Bryan R. Smith/AFP via Getty Images
President Joe Biden has pledged to distribute 500 million rapid COVID tests to Americans, but they won’t come anywhere near fast enough to provide assurances for holiday gatherings, which are happening as the highly transmissible omicron variant spreads.
Tests have been increasingly tough to get in many areas as they have been during much of the pandemic, and the U.S. hasn’t really had a comprehensive strategy for testing. That partly reflects the priorities and structure of the U.S. health care system.
Earlier this week, professor Carri Chan, director of Columbia Business School’s health care and pharmaceutical management program, was in a common situation these days — waiting in line for a COVID-19 test.
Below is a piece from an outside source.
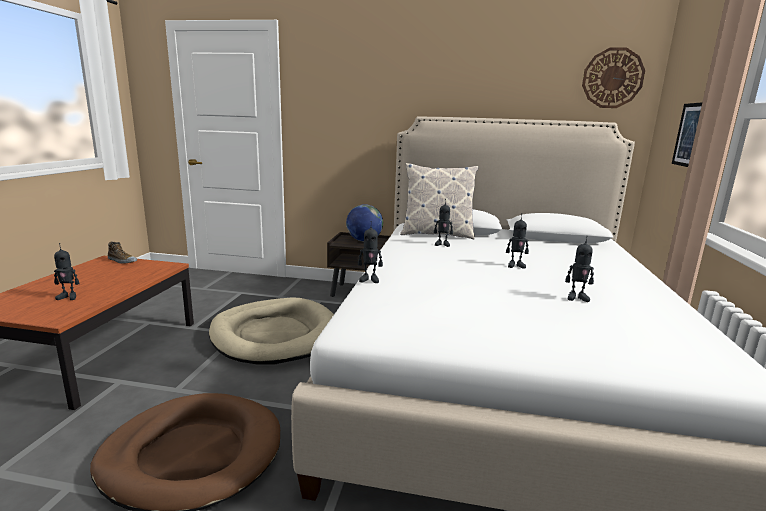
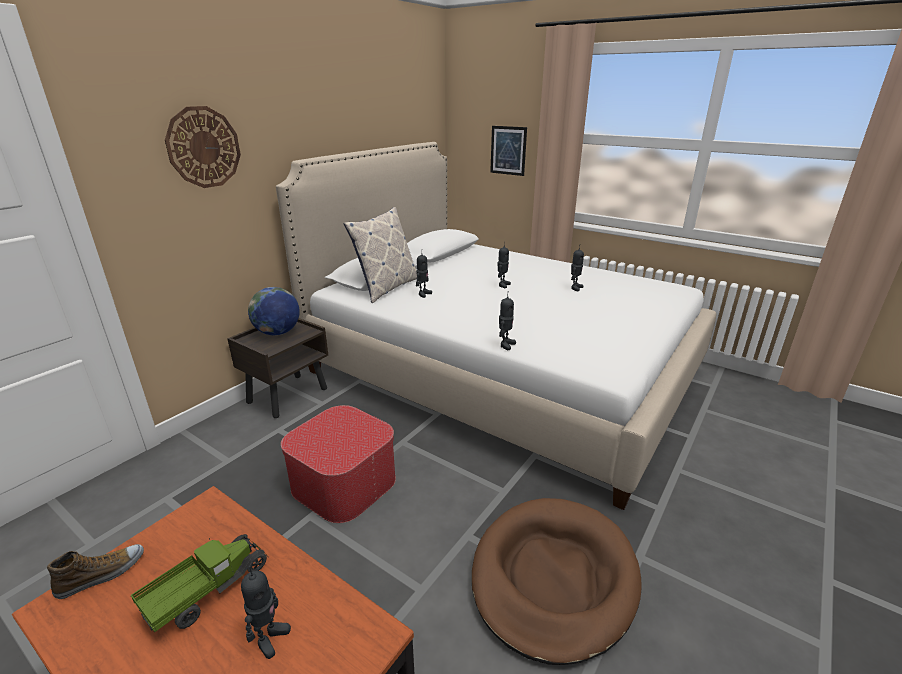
camera: 65 degrees left, 10 degrees up
beige dog bed [209,297,334,365] -> ottoman [281,405,396,523]
wall clock [582,47,645,108] -> wall clock moved to [165,106,241,188]
none -> toy truck [131,534,268,632]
“Demand is enormous,” she said. “There are lines around the corner.”
Chan was getting a polymerase chain reaction, or PCR test, and planned to also take rapid antigen tests at home ahead of a visit from family.
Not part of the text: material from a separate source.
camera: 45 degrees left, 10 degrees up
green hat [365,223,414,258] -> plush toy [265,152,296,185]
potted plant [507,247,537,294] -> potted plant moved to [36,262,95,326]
She said both have their merits and challenges: PCRs are more sensitive to smaller levels of the virus and can often be obtained for free through public programs or health care providers. But they’re slow and inconvenient, unlike home rapid antigen tests, which generally only turn positive when someone has high levels of the virus and are likely to be infectious.
“If you’re able to use these less-sensitive tests but use them very regularly, I think they can be a very important tool,” Chan said.
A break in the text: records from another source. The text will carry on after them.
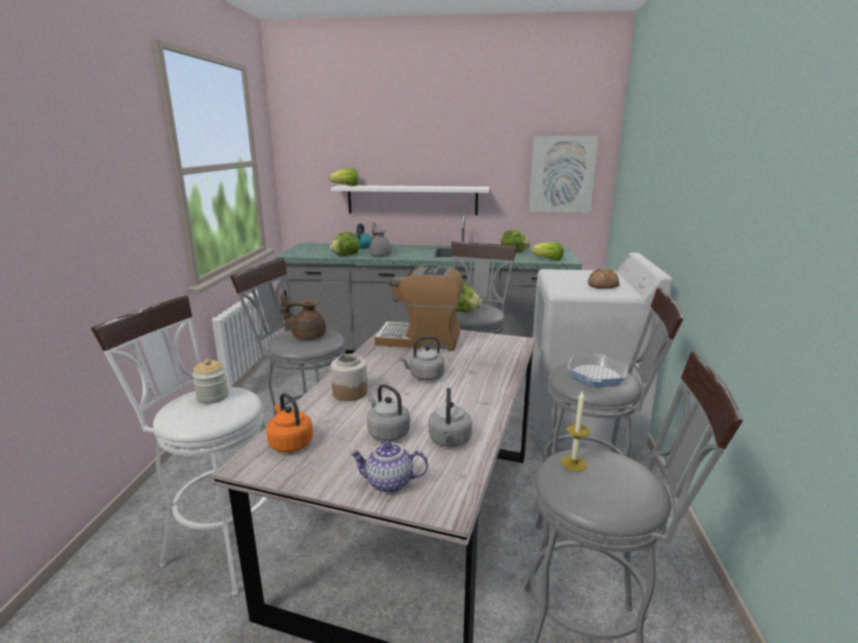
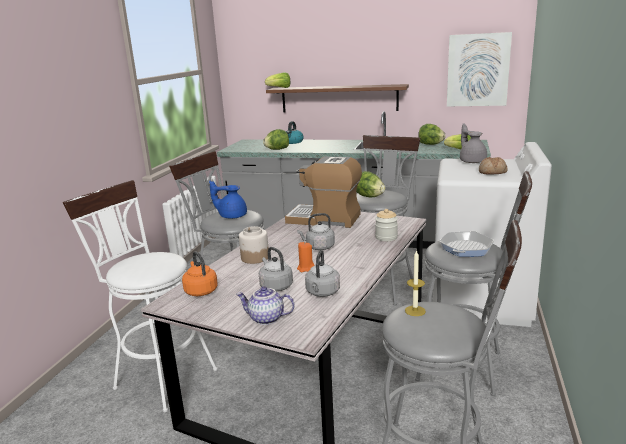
camera: 10 degrees right, 0 degrees up
jar [192,359,229,404] -> jar moved to [375,209,398,241]
brown teapot [280,294,326,340] -> blue teapot [209,181,247,219]
white shelf [331,185,489,215] -> brown shelf [266,84,409,113]
grey teapot [369,222,392,257] -> grey teapot moved to [460,123,487,163]
none -> orange candle [297,242,315,272]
Using rapid tests regularly has proven to be a challenge in the U.S., where they’re harder to get and pricier than in other countries, like the U.K. or Germany.
“We haven’t authorized a sufficient number of tests to actually have the scale we need,” said Michael Mina, an epidemiologist and immunologist, formerly of Harvard, who now works with digital health platform eMed. He said the approval process has been slow and doesn’t measure benefits at a population level, “where the primary benefit of the test is not for the test user, but for the people around the test user.”
The differences run deeper than just regulation, said Zoe McLaren, a health economist at the University of Maryland, Baltimore County. “We’re at a disadvantage in the U.S. because we have a decentralized and fragmented health care system.”
Unlike countries with national health care systems, the U.S. doesn’t have as much infrastructure to distribute tests on a mass scale. McLaren said our health system is more geared to treating diseases than preventing them. There’s more investment in drugs and procedures, less in primary care and public health.
“There are workarounds, we can work with a system that we have,” she said. “All we need to do is take the playbook for vaccines and apply it to rapid tests.”
With the help of massive government investment, private companies were able to develop and distribute vaccines in record time. McLaren said the government sending out 500 million rapid tests is a step in the right direction.